Nestkamera Kreis Lippe - Deutschland

Der Wettlauf ums Nest - „Wer zuerst kommt legt zuerst“

Mit Ende Februar beginnt die Migration der Rotmilane, die zum Überwintern in den Süden geflogen sind, zurück in ihre Brutgebiete. Jetzt heißt es das passende Nest zu finden, wohlmöglich auch das gleiche Nest vom Vorjahr, es etwas ausbauen und mit dem passenden Partner anfangen zu brüten.

Aber was genau geschieht am Nest, wer kommt zu Besuch und vor allem, wird es eine erfolgreiche Brut? Mit Hilfe einer kleinen Kamera ist es möglich diese Fragen zum Teil zu beantworten. Und genau damit beginnt die Geschichte eines Nestes in Nordrhein-Westfalen im Kreis Lippe.

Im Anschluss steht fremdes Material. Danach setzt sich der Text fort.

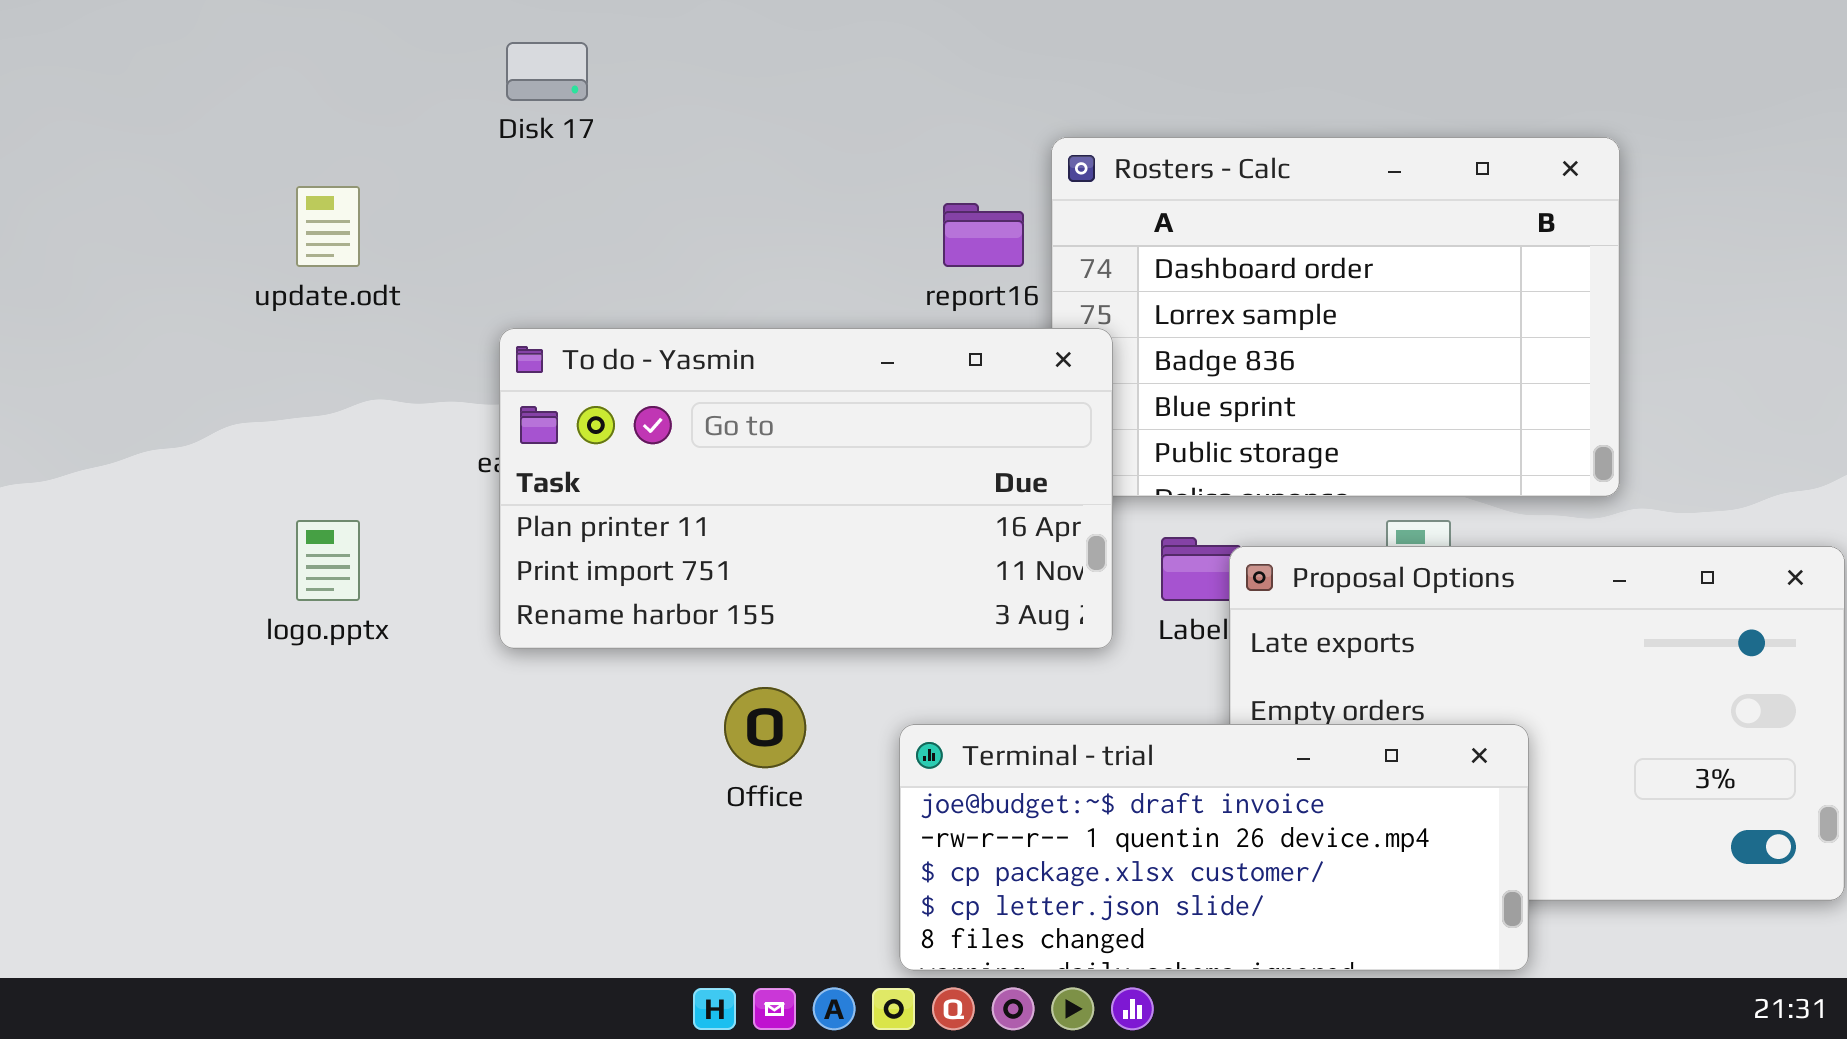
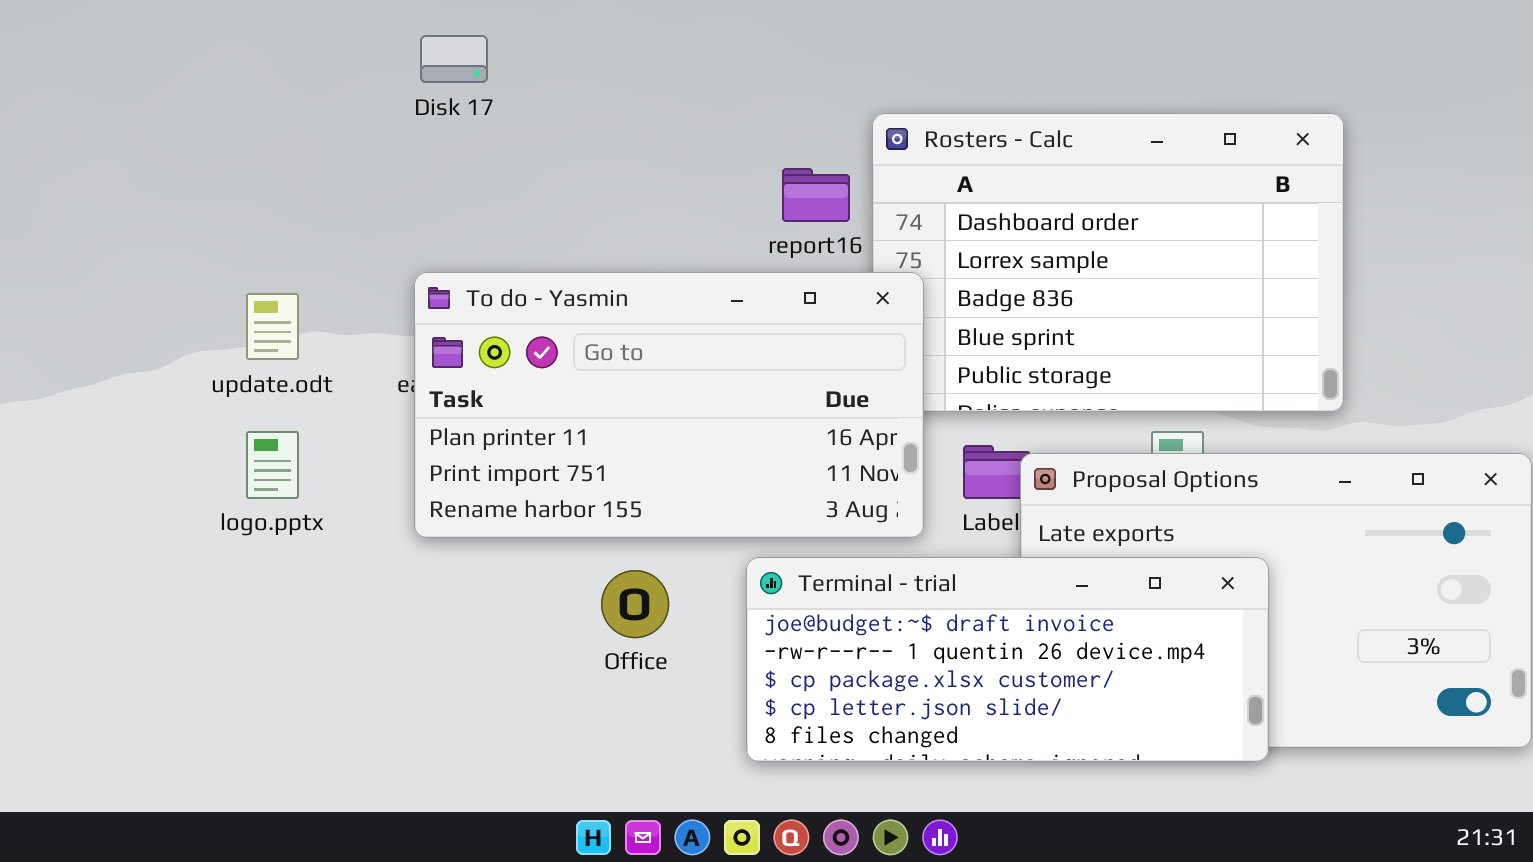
update.odt: [296,186,360,267] -> [246,293,299,360], moved
Terminal - trial: [899,724,1529,971] -> [746,557,1269,762], moved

Das LIFE EUROKITE Projekt wurde von Mitarbeitern der Universität Bielefeld kontaktiert, mit dem Hintergrund, dass ein besenderter Rotmilan im Jahr 2021 in der Nähe gebrütet hat. Da Rotmilane häufig dasselbe Nest in den Folgejahren nutzen, wurde die Hoffnung geweckt, dass der besenderte Rotmilan auch im Jahr 2022 in diesem Nest wieder brüten. So wurde entschlossen eine Kamera an diesem Nest zu installieren.

Besenderung des Rotmilans

Das besenderte Rotmilanweibchen „Valencia“ wurde bereits im Jahr 2019 in Spanien in der Wildtierstation von AMUS besendert, nachdem sie mit Vergiftungserscheinungen gefunden und wieder gesund gepflegt wurde. Zusammen mit Duncan Orr-Ewing (RSPB), Richard Saunders (National Wildlife authority UK, Natural England) und dem Bürgermeister Manuel Naharro von Valencia del Mombuey wurde Valencia am 29. November 2019 wieder freigelassen. Ursprünglich kommt Valencia wohl aus Deutschland, denn schon bald startete Sie die Rückreise ins Brutgebiet im Kreis Lippe, wo sie die Brutzeit verbrachte. Den Winter verbrachte Valencia wieder im Süden Spaniens.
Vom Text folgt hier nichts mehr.